Note that to use gusty-generated DAGs and standard DAGs in the same Airflow environment, ensure that your standard DAGs are in your dags
directory outside of the my_gusty_dags
folder.
Learn more about gusty features in the repository README. Additionally, you can explore two fully functional gusty environments: The gusty-demo and the gusty-demo-lite.
dag-factory
Another open source tool for dynamic DAG generation is dag-factory. The dag-factory
package allows users to create DAGs from YAML files which contain both DAG and task-level parameters, removing the necessity to know about Airflow specific syntax.
Scalability
Dynamically generating DAGs can cause performance issues when used at scale. Whether or not any particular method will cause problems is dependent on your total number of DAGs, your Airflow configuration, and your infrastructure. Keep the following considerations in mind when considering dynamically generating DAGs:
- Any code in the
dags_folder
is executed either everymin_file_processing_interval
or as fast as the DAG file processor can, whichever is less frequent.

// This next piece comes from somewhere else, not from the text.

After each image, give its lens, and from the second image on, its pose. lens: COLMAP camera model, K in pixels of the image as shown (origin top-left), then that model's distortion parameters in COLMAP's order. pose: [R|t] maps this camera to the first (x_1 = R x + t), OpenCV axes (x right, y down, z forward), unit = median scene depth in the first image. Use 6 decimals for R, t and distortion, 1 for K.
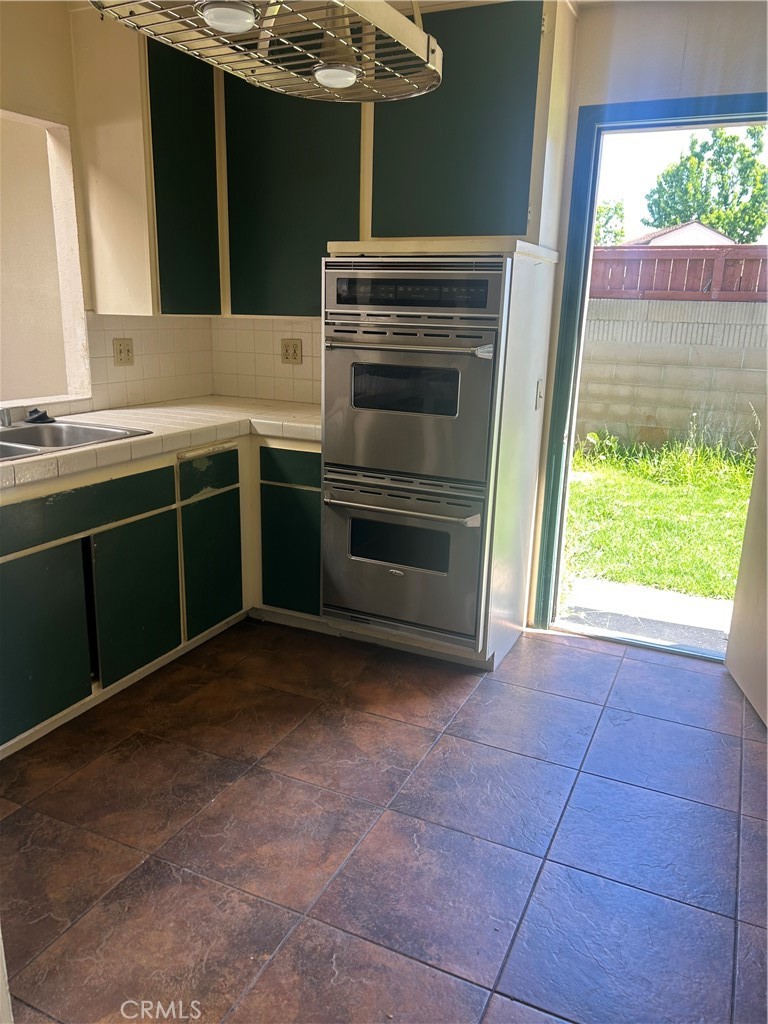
lens RADIAL K [[768.8, 0, 389.9], [0, 768.8, 519.5], [0, 0, 1]] dist [0.034285, -0.046653]
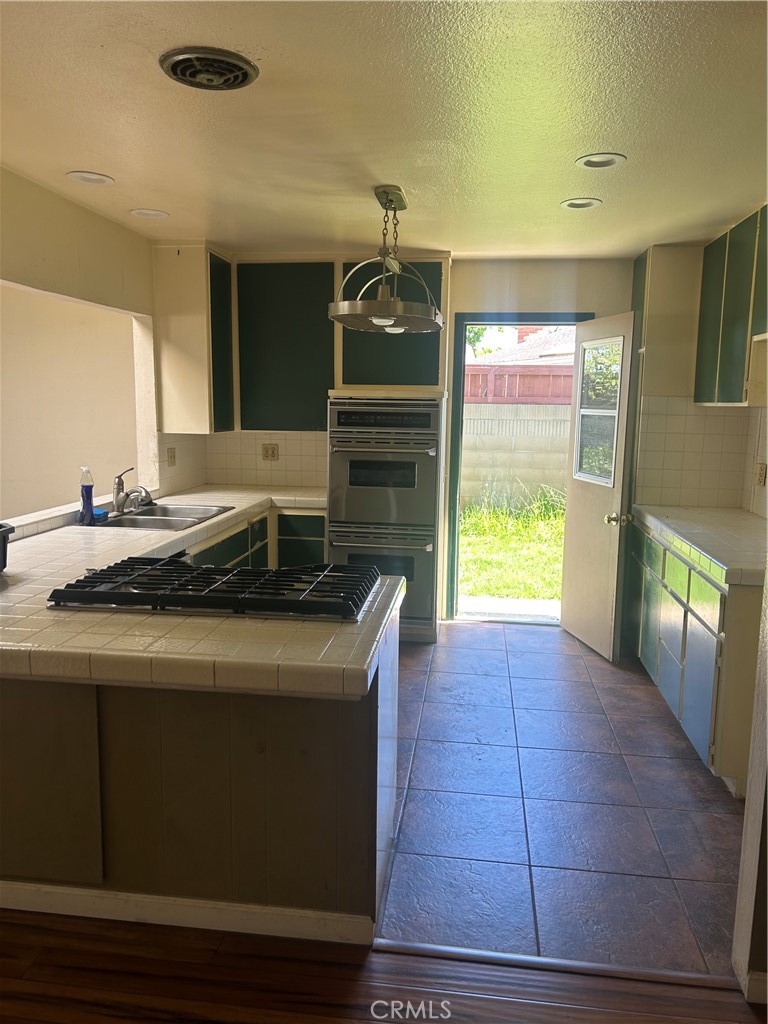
lens RADIAL K [[768.8, 0, 378.6], [0, 768.8, 512.7], [0, 0, 1]] dist [0.034285, -0.046653]
pose [[0.953418, -0.053543, 0.296861, -0.437086], [0.086600, 0.991278, -0.099339, 0.073006], [-0.288953, 0.120420, 0.949740, -0.528034]]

Methods where the code is dynamically generating DAGs, such as the single-file method, are more likely to cause performance issues at scale. - If you are reaching out to a database to create your DAGs, you will be querying frequently. Be conscious of your database's ability to handle such frequent connections and any costs you may incur for each request from your data provider.
- To help with potential performance issues, you can increase the
min_file_processing_interval
to a higher value. Consider this option if you know that your DAGs are not changing frequently and if you can tolerate some delay in the dynamic DAGs changing in response to the external source that generates them.
Fine-tuning your scheduler helps resolve potential performance issues. There is no single right way to implement or scale dynamically generated DAGs, but the flexibility of Airflow means there are many ways to arrive at a solution that works for your organization.